DEV Community

Muhammad Ikramullah Khan
Muhammad Ikramullah Khan

Posted on

Scrapy HTTP Cache: The Complete Beginner's Guide (Stop Hammering Websites)

When I first started building spiders, I'd test them by running them over and over. Each time I tweaked a selector, I'd run the spider again. Hit the website again. Download the same pages again.

After my 50th run in one day, I realized something: I was being a terrible internet citizen. I was hammering some poor website with hundreds of requests just because I couldn't write a CSS selector properly.

Then I discovered Scrapy's HTTP cache. Game changer. Now when I test my spiders, they fetch pages once and reuse the cached responses. Faster testing. No guilt. No getting blocked.

Let me show you how to use caching properly.


What Is HTTP Cache?

Think of HTTP cache like a photocopy machine for webpages.

Without cache:

  • Run spider → Downloads page
  • Fix selector → Run again → Downloads same page again
  • Fix another thing → Run again → Downloads same page AGAIN

You're downloading the exact same page multiple times. Wasteful. Slow. Annoying to the website.

With cache:

  • Run spider → Downloads page → Saves a copy
  • Fix selector → Run again → Uses saved copy (no download!)
  • Fix another thing → Run again → Still using saved copy

You download once, test infinite times. The website only sees one request.


Enabling Cache (The One-Liner)

Add this to your settings.py:

HTTPCACHE_ENABLED = True
Enter fullscreen mode Exit fullscreen mode

That's it. Seriously. Scrapy now caches everything.

Run your spider:

scrapy crawl myspider
Enter fullscreen mode Exit fullscreen mode

The first run downloads pages normally. Check your project folder, you'll see a new .scrapy/httpcache/myspider/ directory. That's where cached pages live.

Run it again:

scrapy crawl myspider
Enter fullscreen mode Exit fullscreen mode

This time? Lightning fast. No actual HTTP requests. Everything comes from cache.

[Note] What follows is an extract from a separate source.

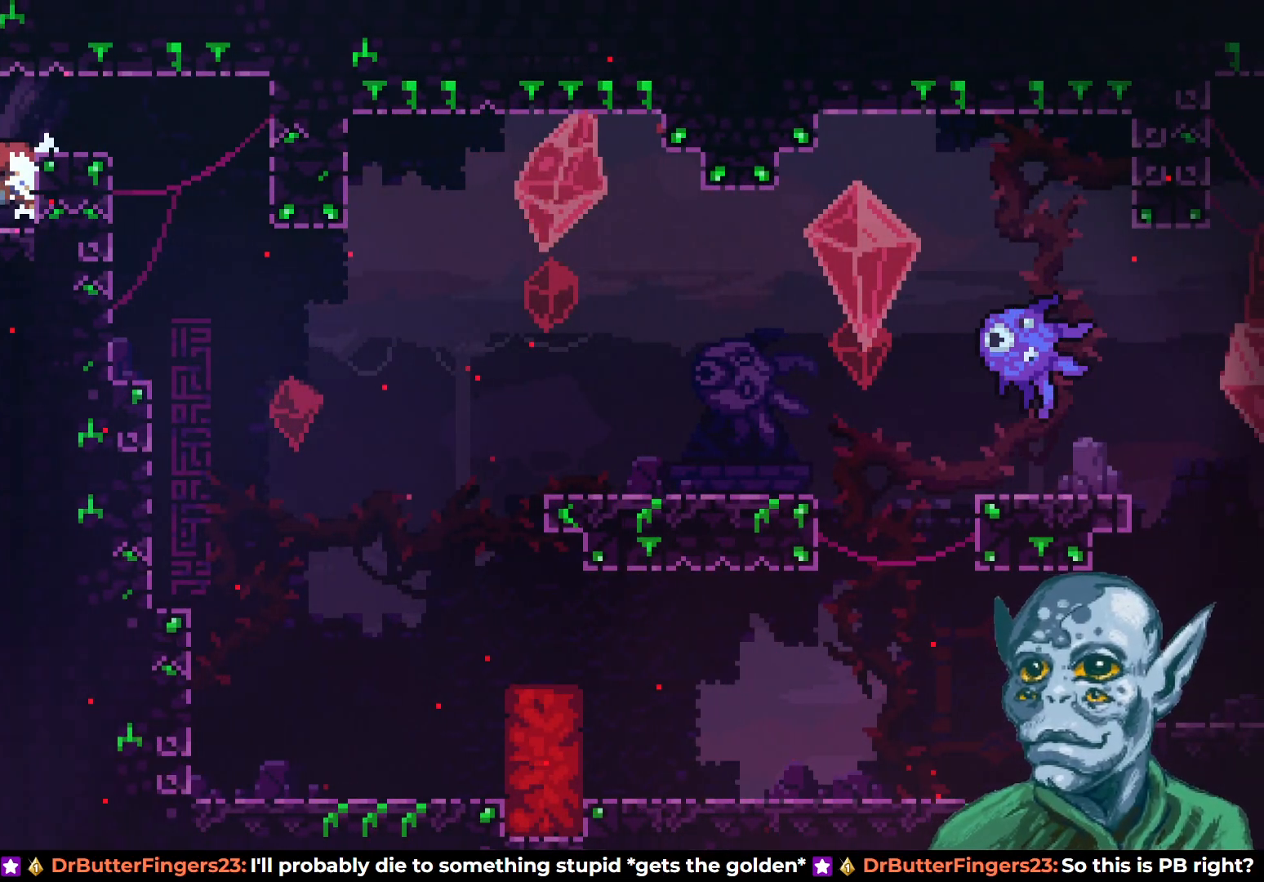
{"buttons": ["DPAD_RIGHT"], "left_stick": "center", "right_stick": "center", "events": [[100, "CROSS", "down"], [450, "CROSS", "up"]]}
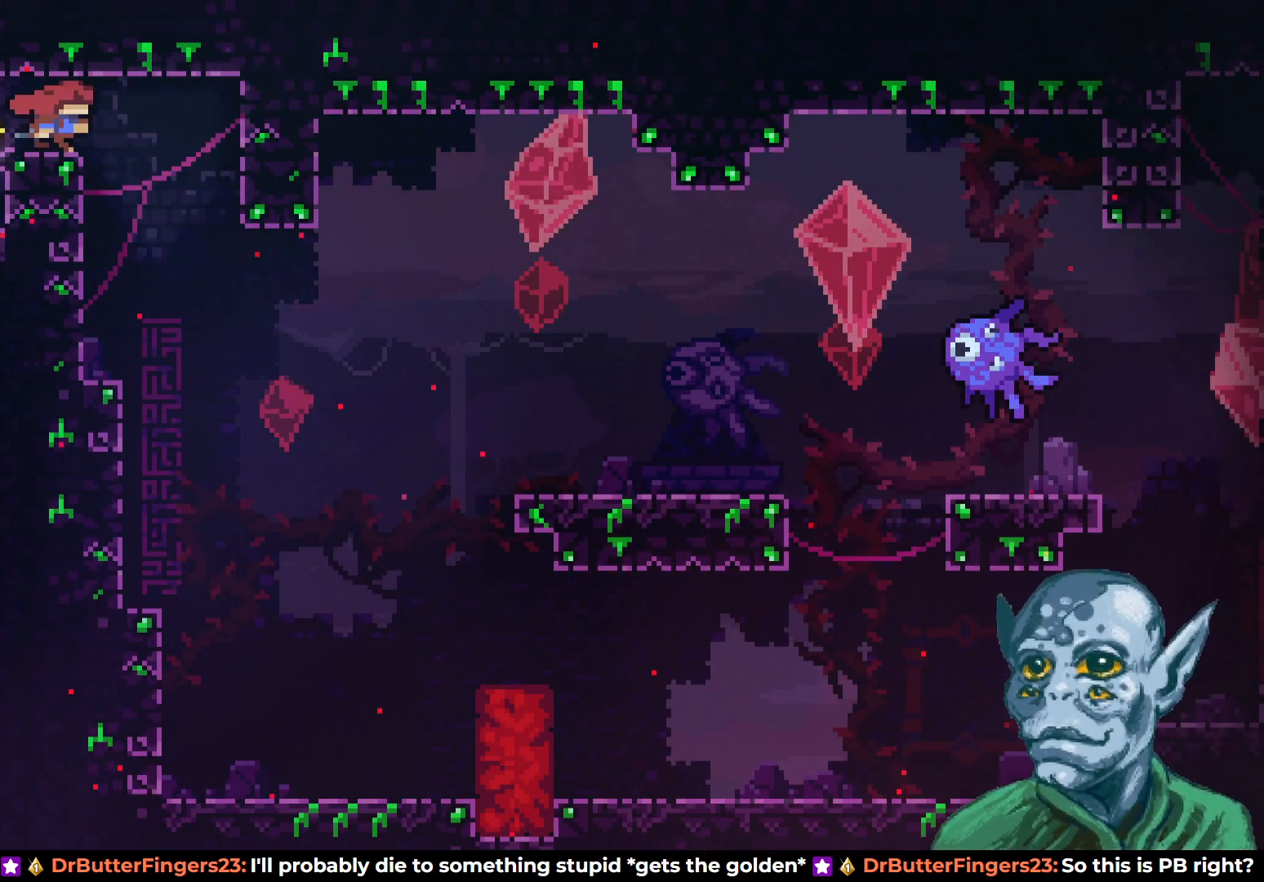
{"buttons": ["DPAD_RIGHT"], "left_stick": "center", "right_stick": "center", "events": [[183, "DPAD_RIGHT", "up"], [350, "DPAD_RIGHT", "down"]]}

How Cache Works (The Simple Explanation)

When you enable cache, here's what happens:

  1. First request: Spider asks for a URL
  2. Cache checks: "Do I have this page already?"
  3. Cache miss: Nope, don't have it
  4. Download: Fetch from website
  5. Store: Save response to cache
  6. Return: Give response to spider

Next time you request the same URL:

  1. Request: Spider asks for same URL
  2. Cache checks: "Do I have this page?"
  3. Cache hit: Yes! Found it
  4. Return: Give cached response (no download!)

Simple. Fast. Efficient.


Basic Cache Settings

How Long to Keep Cache

By default, cache never expires. Keep it forever. But you can set an expiration:

# settings.py
HTTPCACHE_ENABLED = True
HTTPCACHE_EXPIRATION_SECS = 86400  # 24 hours in seconds
Enter fullscreen mode Exit fullscreen mode

After 24 hours, cached pages get re-downloaded.

When to use expiration:

  • Scraping news sites (content changes daily)
  • Product prices (change frequently)
  • Any dynamic content

When NOT to use expiration:

  • Development (you want pages to stay cached)
  • Scraping static content
  • Historical data that doesn't change

Where to Store Cache

By default, cache goes in .scrapy/httpcache/. Change it:

# settings.py
HTTPCACHE_ENABLED = True
HTTPCACHE_DIR = 'my_custom_cache'
Enter fullscreen mode Exit fullscreen mode

Now cache goes in my_custom_cache/ instead.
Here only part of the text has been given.